Books and movies aren’t the same thing. That should be obvious on the face of it, but I’ve read hundreds of articles here and in all kinds of publications that miss that central, inescapable point. A film adaptation will never, can never and shouldn’t be evaluated on the basis of being “like the book”. The two art forms are created in such different ways and for such different purposes that it’s counter-productive to over-emphasize questions of similarity, let alone which version is “better”. Books inspire people to make movies. That doesn’t make the movie a version of the book in another form. It’s wiser to keep the phrase “based on” always in mind when comparing a book to its film adaptation.
Consider how books and movies are created. Books are collaborative efforts by a small number of people; authors, editors, agents, publishers and sellers. It can take years to write a good one. I feel safe in asserting you can’t write a really good novel quickly. Try reading some of those written rapidly for challenge contests. They read just like novels written in a month. It doesn’t work because complex concepts and deep understanding takes time, and creating memorable characters and thinking up believable lives for them is hard. The most time and brainpower-consuming part is the re-writing. Good writing becomes great in the re-write process. A superb central idea arrived upon in a moment of inspiration will still take a long time to express effectively. You must choose which of many ways to present and create order for your story, the elements of style.
Movie production requires the combined efforts of anywhere from dozens to thousands of people. Many more people have direct input and influence over how a film ends up than do over a book. If your crew is used to working together and you have support systems and sufficient money, a good movie can be made much more quickly than a good book. Because more people are involved, and more technology, movies cost more to make. When writing a book, the main cost is time.

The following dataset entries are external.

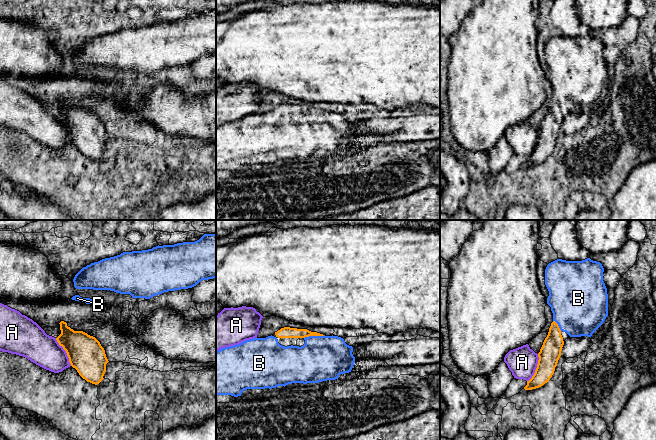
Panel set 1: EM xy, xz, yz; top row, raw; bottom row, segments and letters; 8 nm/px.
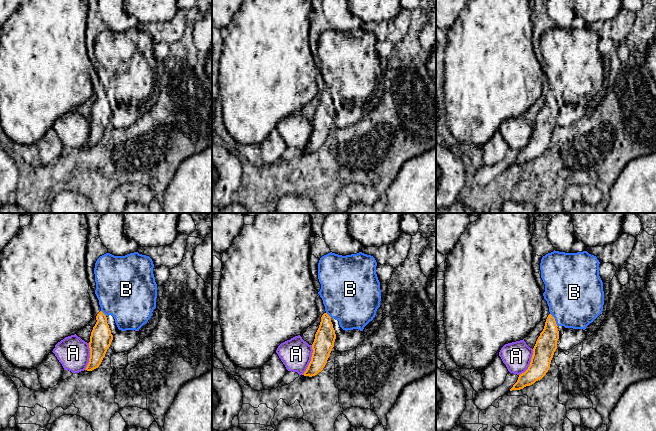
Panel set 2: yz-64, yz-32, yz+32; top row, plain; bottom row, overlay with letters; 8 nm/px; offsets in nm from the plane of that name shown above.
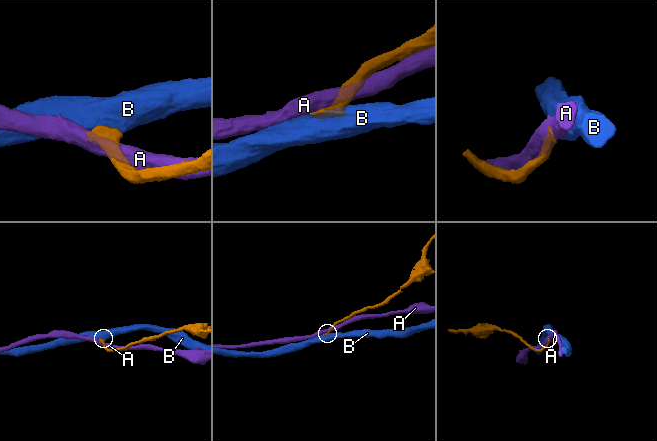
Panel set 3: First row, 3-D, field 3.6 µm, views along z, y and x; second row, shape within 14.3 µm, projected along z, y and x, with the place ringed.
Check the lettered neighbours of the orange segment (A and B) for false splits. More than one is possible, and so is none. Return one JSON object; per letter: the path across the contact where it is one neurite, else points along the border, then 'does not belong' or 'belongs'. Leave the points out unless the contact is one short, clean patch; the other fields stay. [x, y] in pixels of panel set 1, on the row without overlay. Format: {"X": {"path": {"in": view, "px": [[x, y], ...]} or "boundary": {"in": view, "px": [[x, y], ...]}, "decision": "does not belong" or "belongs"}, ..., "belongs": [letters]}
{"A": {"decision": "does not belong"}, "B": {"path": {"in": "xz", "px": [[286, 108], [314, 111], [314, 118], [321, 134]]}, "decision": "belongs"}, "belongs": ["B"]}

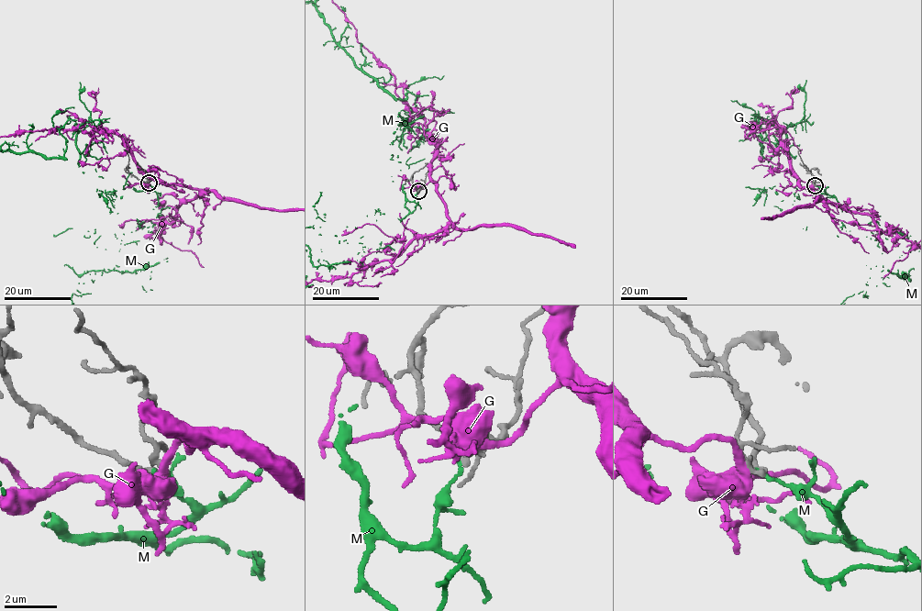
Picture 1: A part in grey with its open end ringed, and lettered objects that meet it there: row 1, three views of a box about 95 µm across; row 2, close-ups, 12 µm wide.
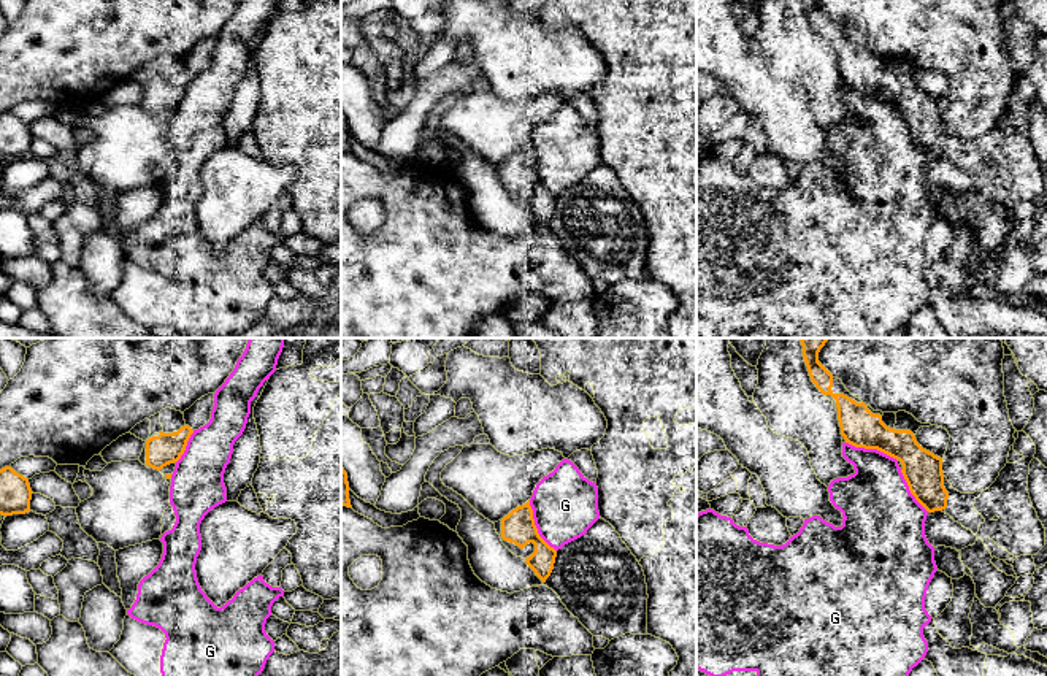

A movie is like a meal. You sit down and eat it. Some people take leftovers away for later, but the meal itself is designed for consumption in one sitting. Most books aren’t written to be read all at once. A good book is more like a good diet plan. The book is an attempt to change you, not just temper your hunger for a few hours. You can vary the speed when you read a book, stopping to go over a part again if you like, and it can enrich your experience. If you keep stopping a film during viewing in order to repeat lines or scenes, it seriously diminishes the effectiveness of viewing.
Books work by harnessing the imagination of readers. My vampire Lestat doesn’t look like yours because he’s in my head. Films work by harnessing the interests of audiences more than their imagination. In the movies, Lestat the vampire looks like Tom Cruise or Stuart Townsend. It doesn’t matter that the book’s author had Rutger Hauer in mind, or that I saw a blond Daniel Day Lewis in mine. Casting is complete in a movie. You can read a good book such as Kafka’s ‘The Trial” or Camus’ “L’ Etranger”, and not ever know for sure what the characters looked like. By comparison, motion pictures must be explicit. We see the characters.
Some kinds of written works are more easily suited to movie adaptation. Genres like crime stories and speculative fiction are usually plot-driven. They tend to follow events chronologically, which is how most movie plots are constructed. Short stories and novellas allow film adapters to put more of what’s on the page into the film. Simpler books, like children’s literature and teen fiction present a reduced challenge. Plays hardly need any variation, except to be “opened up” to allow more locations to be seen. I hate to put it this way, but superficial books containing characters doing things more than thinking about them make perfect adaptations. Gone With the Wind would be a prime example.
The main challenge will be when there’s a demand to make a movie out of an epic work full of characters, one that has a great deal of introspection and invented detail. Let’s look at one of these where it will never be possible to get the adaptation “right” – Lord of the Rings.
LOTR (the books) were written over a period of years by a world-class expert in languages and mythology. They contain many characters, poetry and song, made-up cultures and creatures, and the overall story is full of Christian symbolism. It’s impossible to make movies out of it without severely dumbing it down. I like the films Peter Jackson made, but the way he put it was to admit, “They aren’t really the books, but they are pretty cool movies.”
I also love the books. In the books, all the Hobbits are consistently resourceful, pragmatic and clever, and Dwarves are noble and proud. In the films, Merry and Pippin have a Two Stooges act going, and Gimli the Dwarf is channeling Grumpy from Disney’s Snow White. Fun to watch. Not like the books. 90% of the poetry, song and different languages is absent from the films, leaving the tongues of Mordor and the Elves to be gimmicks, as if they were magic spells from Harry Potter. It doesn’t matter, because each form stands as a good work on it’s own terms, compared to other books or other movies of the same kind.
Should you read books before seeing the movies? If I see one more article based on that ignorant question, I’m going to drink ink and end it all. Do whatever you like! One doesn’t spoil the other. I’ll say it again. Books and movies aren’t the same thing.